Performance
Unlike CPython, Seq compiles to LLVM IR, which in turn compiles to native machine code. Because of this,
Seq's performance is usually comparable to that of C or C++, and can often be even better once
domain-specific compiler optimizations are applied. The Seq compiler performs static type checking, which
avoids the cost of checking types at runtime that most other Python implementations incur.
Below are several real-world benchmarks showing Seq's performance compared to hand-optimized tools.
Below are several real-world benchmarks showing Seq's performance compared to hand-optimized tools.
Smith-Waterman alignment is a standard algorithm
used in many genomics applications. This benchmark consists of aligning sequences as part of long-read mapping, and
compares Seq with minimap2. The Seq implementation makes use of the
compiler's inter-sequence alignment optimization to attain better performance.
Global alignment is an important algorithm in comparative genomics and related fields. This benchmark implements
the popular AVID global alignment tool in Seq and
compares its performance with the original.
CORA is an all-mapping tool for WGS short-reads
that exploits redundancies in the genome to find all mappings of a read. This benchmark implements CORA's index
("homology table") construction step in Seq.

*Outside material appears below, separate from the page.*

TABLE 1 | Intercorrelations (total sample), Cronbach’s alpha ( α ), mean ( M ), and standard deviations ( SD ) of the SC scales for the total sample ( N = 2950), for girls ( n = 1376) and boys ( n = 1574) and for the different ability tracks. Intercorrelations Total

mrsFAST is a perfect-sensitivity all-mapping tool based on Hamming
distance. This benchmark implements mrsFAST's single-end read mapping algorithm in Seq (chr1 results), as well as an
alternative version using an FM-index with Seq's prefetch optimization (hg19 results).

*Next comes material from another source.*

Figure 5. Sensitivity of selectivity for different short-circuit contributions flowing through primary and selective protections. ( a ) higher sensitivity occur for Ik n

Data preprocessing has become an increasingly time-consuming step in the genomics analysis pipeline. This benchmark
implements in Seq a standard preprocessing task,
GATK's SplitNCigarReads,
and compares performance on several datasets.

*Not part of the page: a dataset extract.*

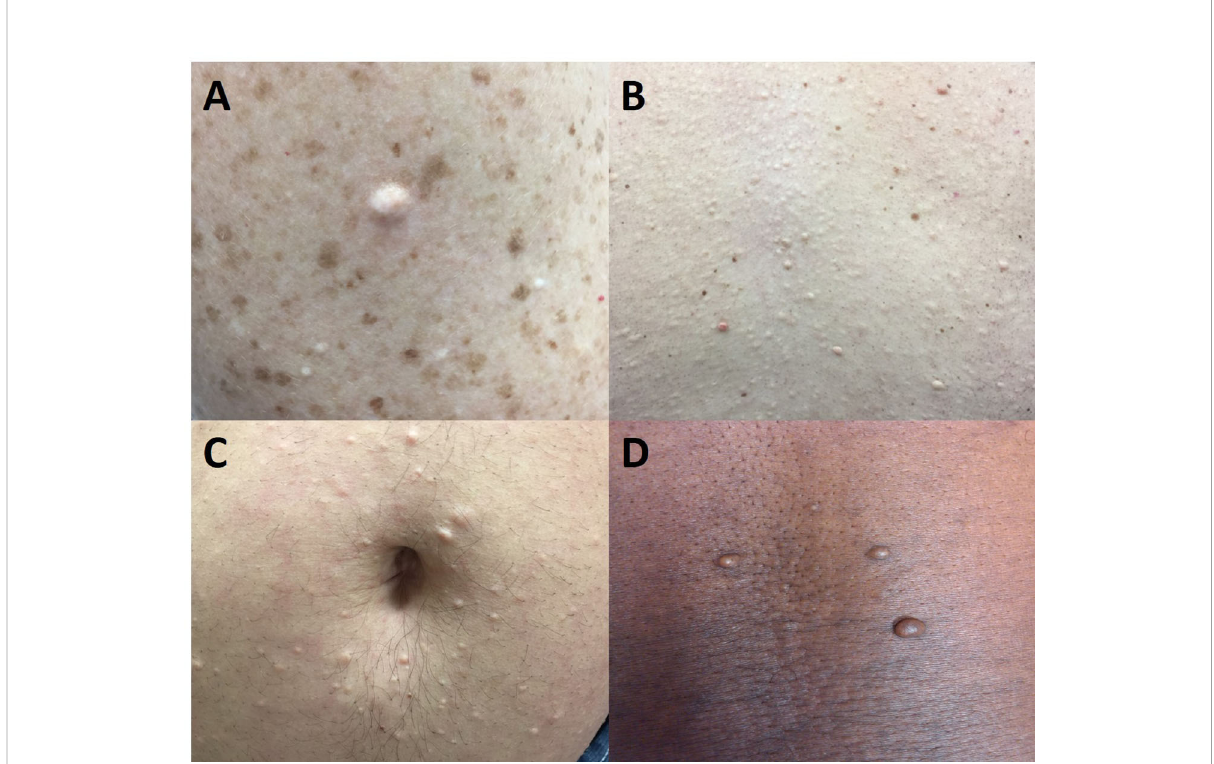
FIGURE 2 Multiple endocrine neoplasia type 1-associated collagenomas, which are benign connective tissue nevi with a dominant collagen component. They are hypopigmented or skin-colored and usually found on the neck, shoulder, and trunk. (A) 46-year-old woman with multiple collagenomas in addition to pigmented nevi on the arm. (B) 46-year-old man with innumerable collagenomas on the back. (C) 33-year-old man with multiple peri-umbilical collagenomas. (D) 46-year-old man with truncal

"Super-Maximal Exact Matches" (SMEMs) are a central component of many genomics algorithms, ranging from alignment to
assembly. This benchmark implements BWA-MEM's SMEM algorithm in Seq. Seq's
prefetch optimization leads to better performance.
Haplotype phasing is a downstream analysis that can
provide numerous biological insights beyond raw genotypes alone.
HapTree-X is a phasing algorithm implemented entirely
in Seq, whose performance is benchmarked here relative to several widely-used phasing tools.